**Extrait du texte**:
Le Président de la FIJ se présente à la présidence de Sport Accord

Le président de la FIJ propose une nouvelle organisation du sport mondial, quitte à brusquer un peu le CIO. / ©D.R.

Demain vendredi, se dérouleront, à Saint-Pétersbourg, en Russie, les élections pour la présidence de Sport Accord. Sport Accord ? Une organisation créée à la fin des années soixante qui regroupe aujourd’hui 107 fédérations sportives de trois types : les fédérations olympiques également membres du Comité International Olympique, les fédérations non olympiques reconnues par le CIO et les fédérations reconnues. 94 présidents de fédérations internationales et Jean Todt, président de la FIA, éliront demain le président de l’organisation. Parmi les candidats (dont le Français Bernard Lapasset, ancien président de la FF de Rugby), l’actuel président de la Fédération Internationale de Judo, Marius Vizer, fait figure de favori à la succession d’Hein Verbruggen. Nous l’avons rencontré dans son bureau à Budapest. Son discours est clair : le sport mondial ne doit pas être le seul apanage du Comité International Olympique. Interview exclusive.
Propos recueillis par Olivier Remy

Mr Vizer, une question simple : pourquoi êtes-vous candidat à la présidence de cette entité encore très peu connue dans le milieu sportif et par conséquent pas du tout dans la société civile ?

**Éléments**:

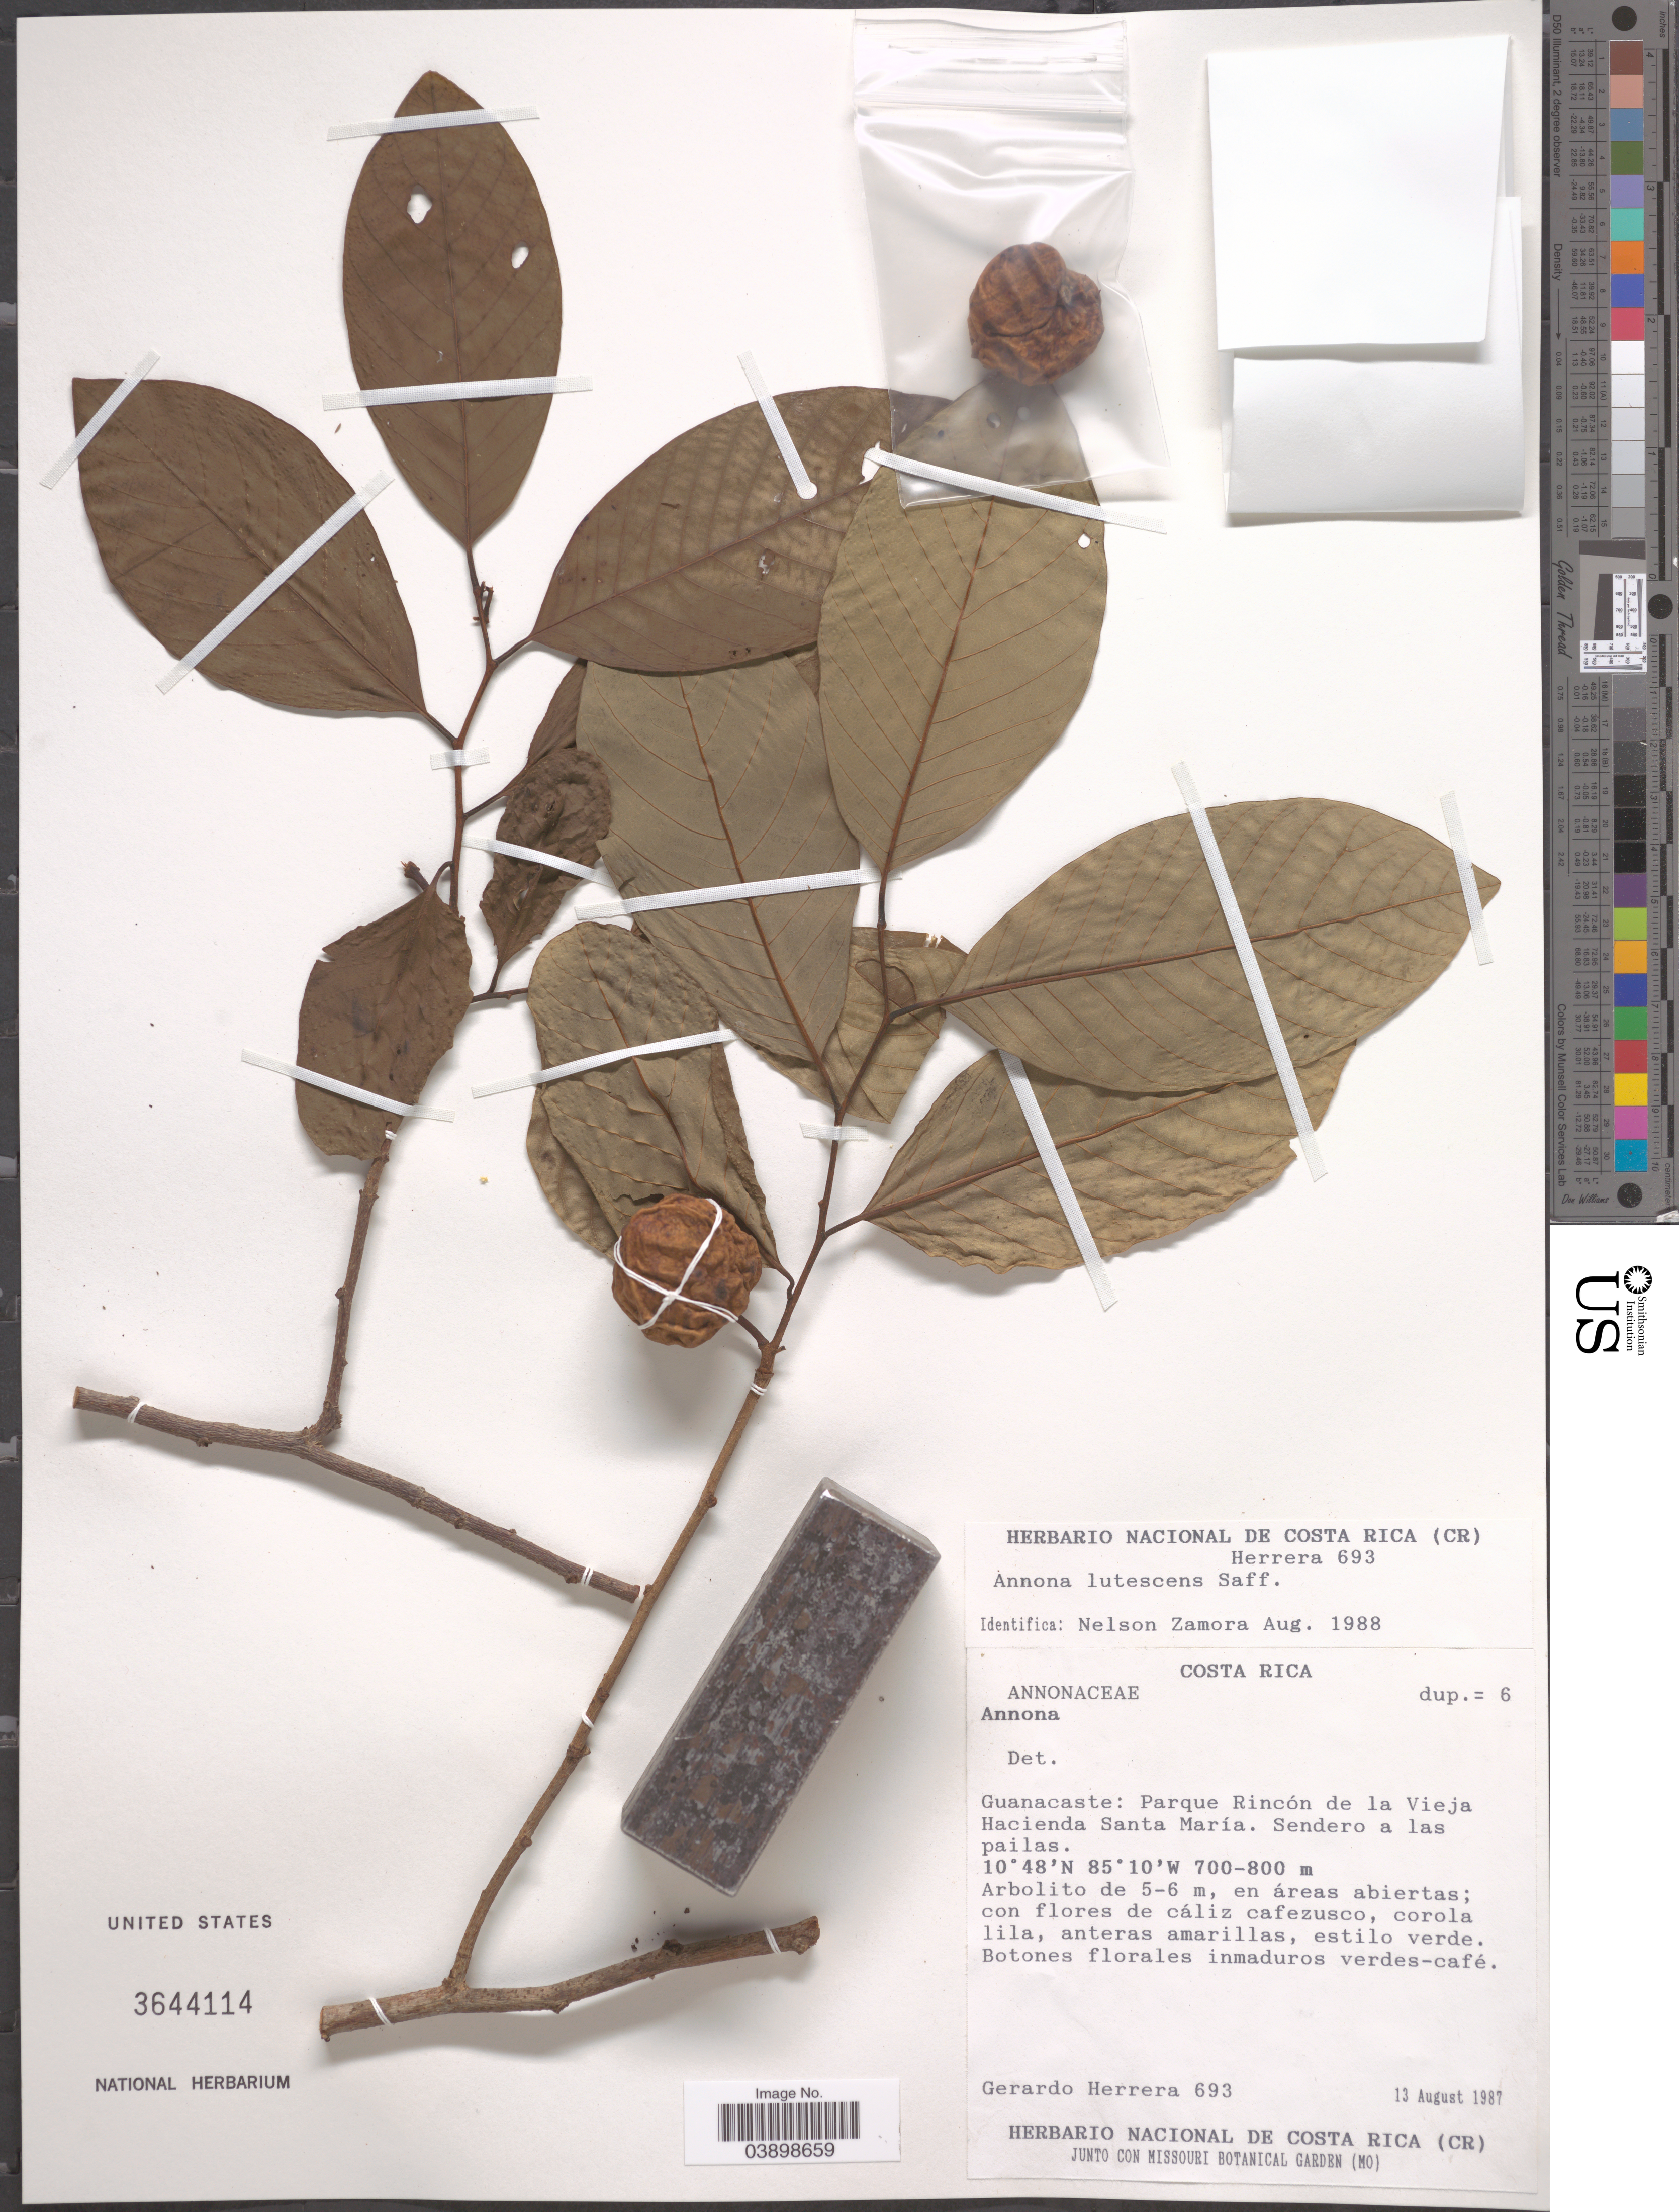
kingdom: Plantae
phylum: Tracheophyta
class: Magnoliopsida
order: Magnoliales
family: Annonaceae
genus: Annona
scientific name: Annona lutescens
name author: Saff.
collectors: G. Herrera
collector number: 693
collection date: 1987-08-13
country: Costa Rica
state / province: Guanacaste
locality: Parque Rincón de la Vieja Hacienda Santa María.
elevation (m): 700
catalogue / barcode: US 3644114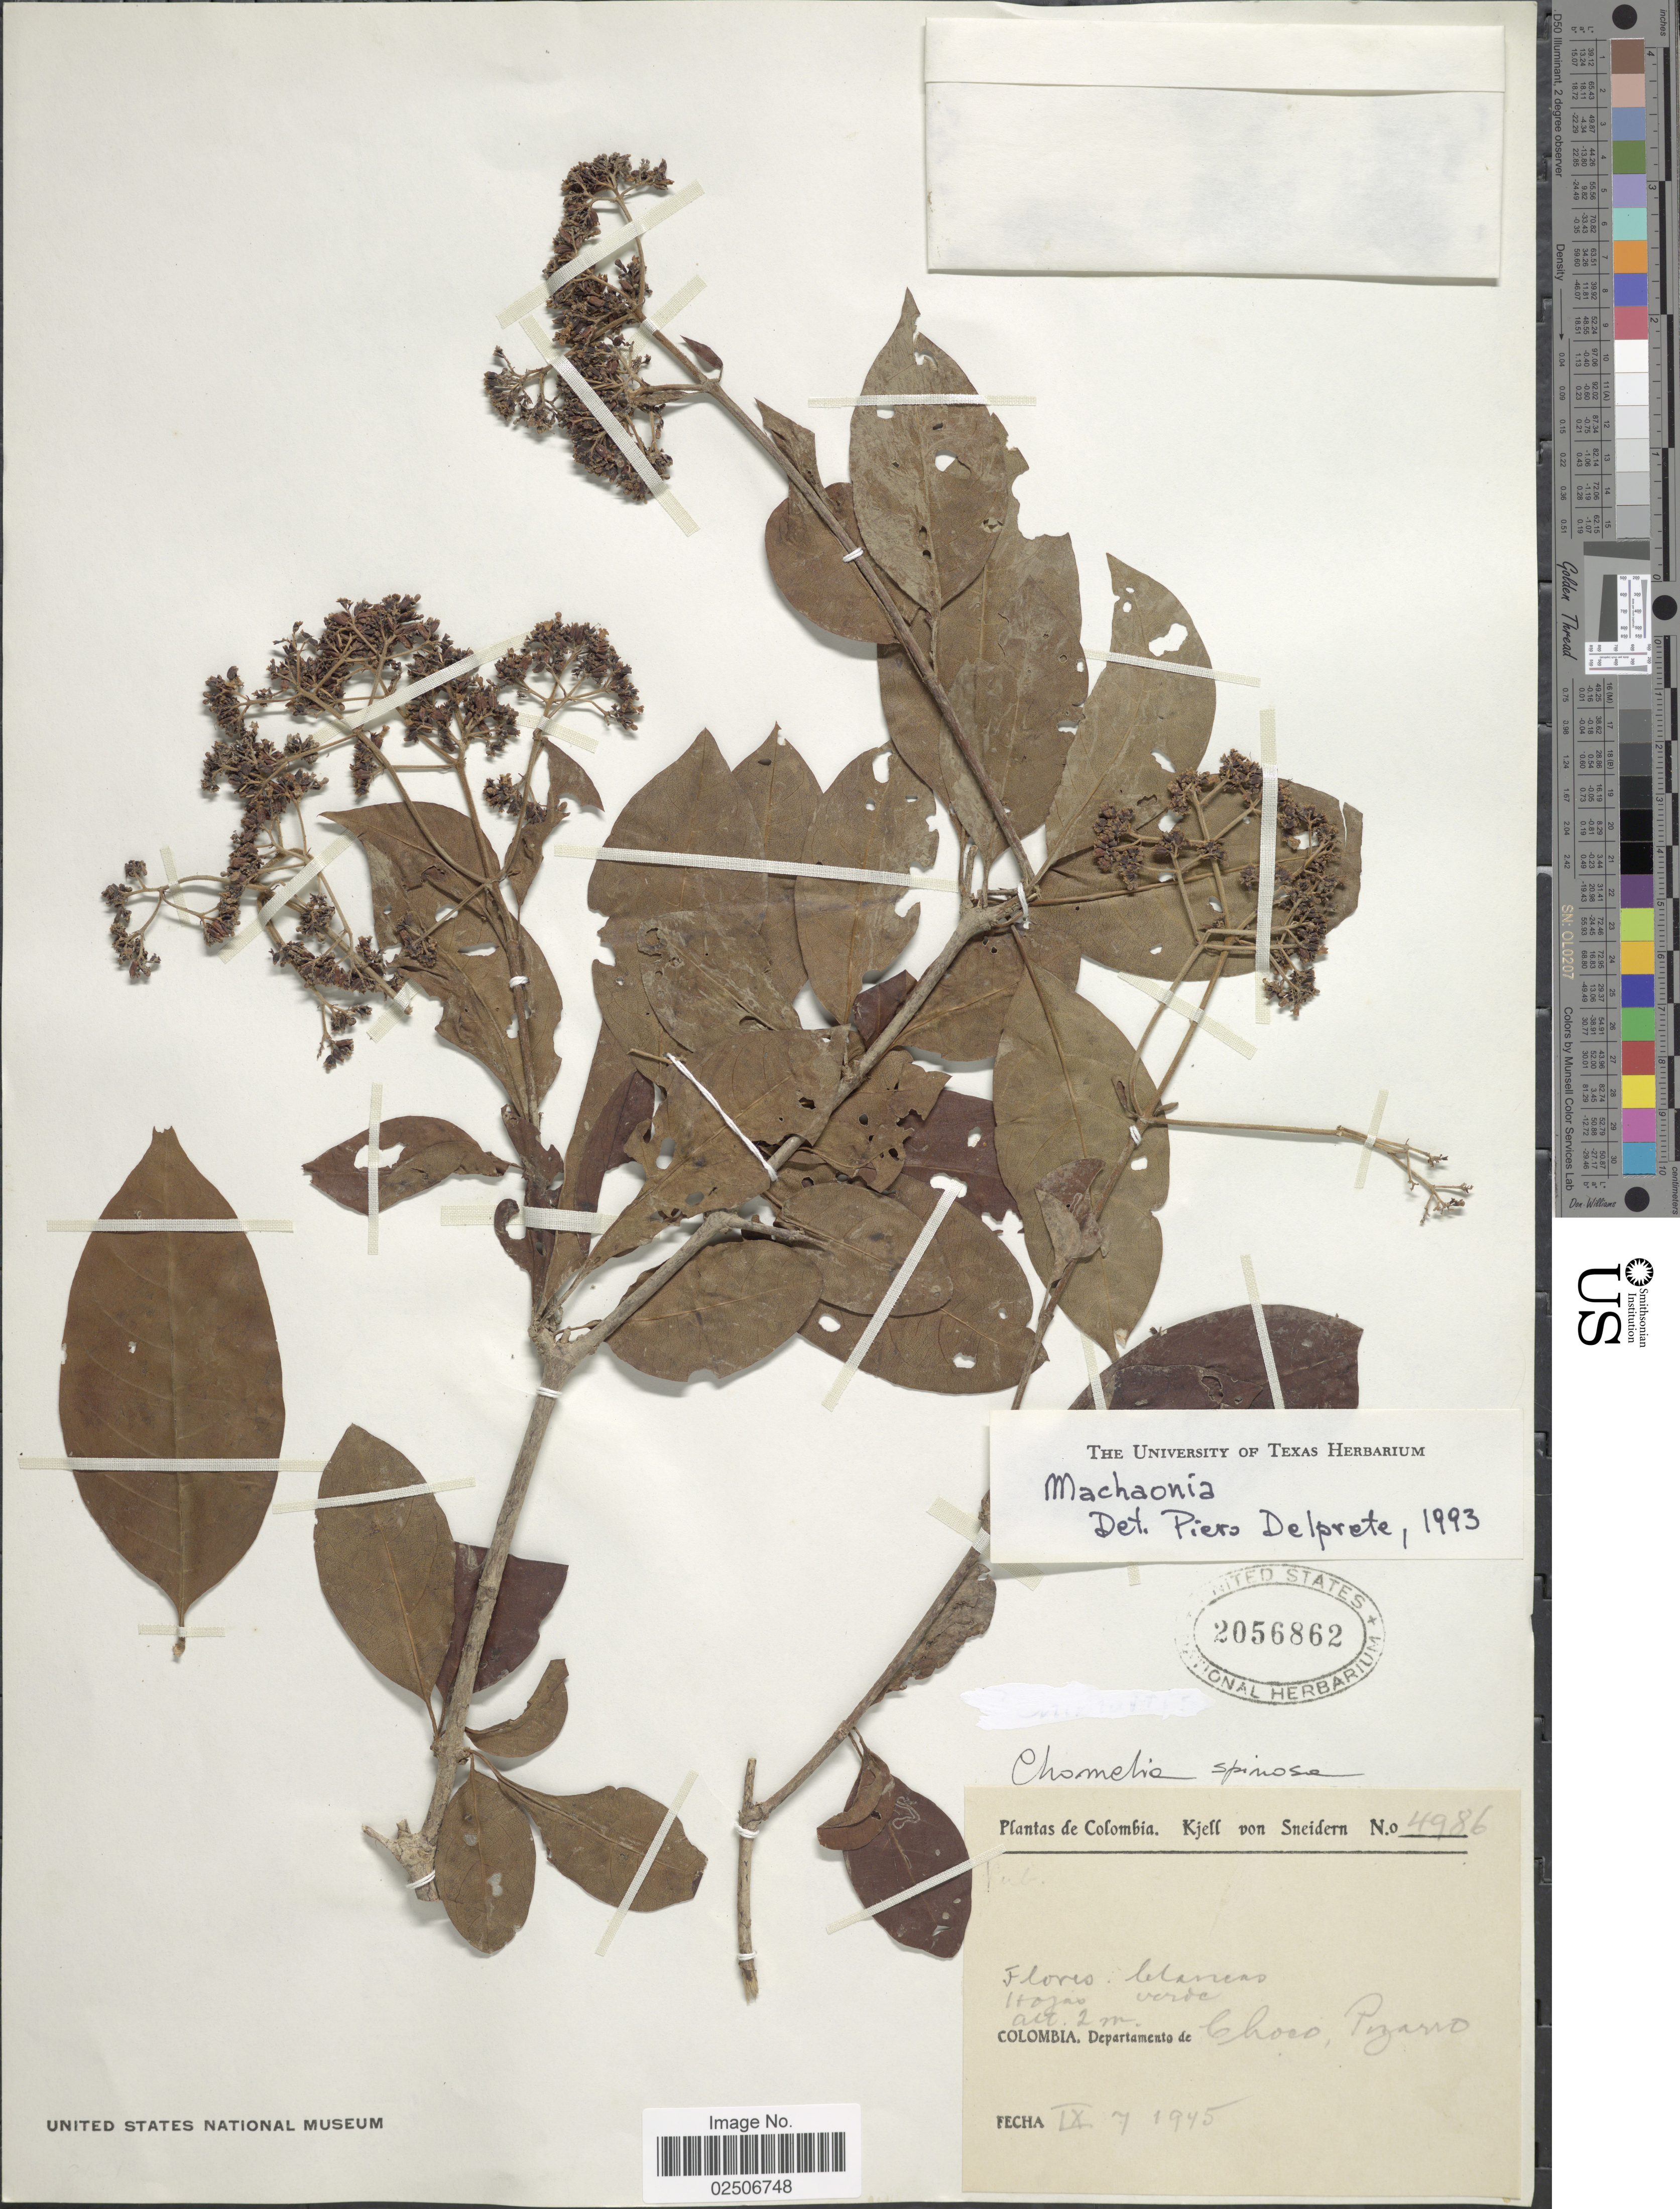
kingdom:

**Les exercices**:
1 – Recopiez mot pour mot le passage de l'article sur Sport Accord commençant par « Propos recueillis par » et se poursuivant jusqu'à « la société civile ? ».
2 – D'après l'article sur Sport Accord, combien de fédérations sportives cette organisation regroupe-t-elle aujourd'hui ?

**Corrigé des exercices**:
1 –
Propos recueillis par Olivier Remy

Mr Vizer, une question simple : pourquoi êtes-vous candidat à la présidence de cette entité encore très peu connue dans le milieu sportif et par conséquent pas du tout dans la société civile ?

2 – Elle regroupe 107 fédérations sportives.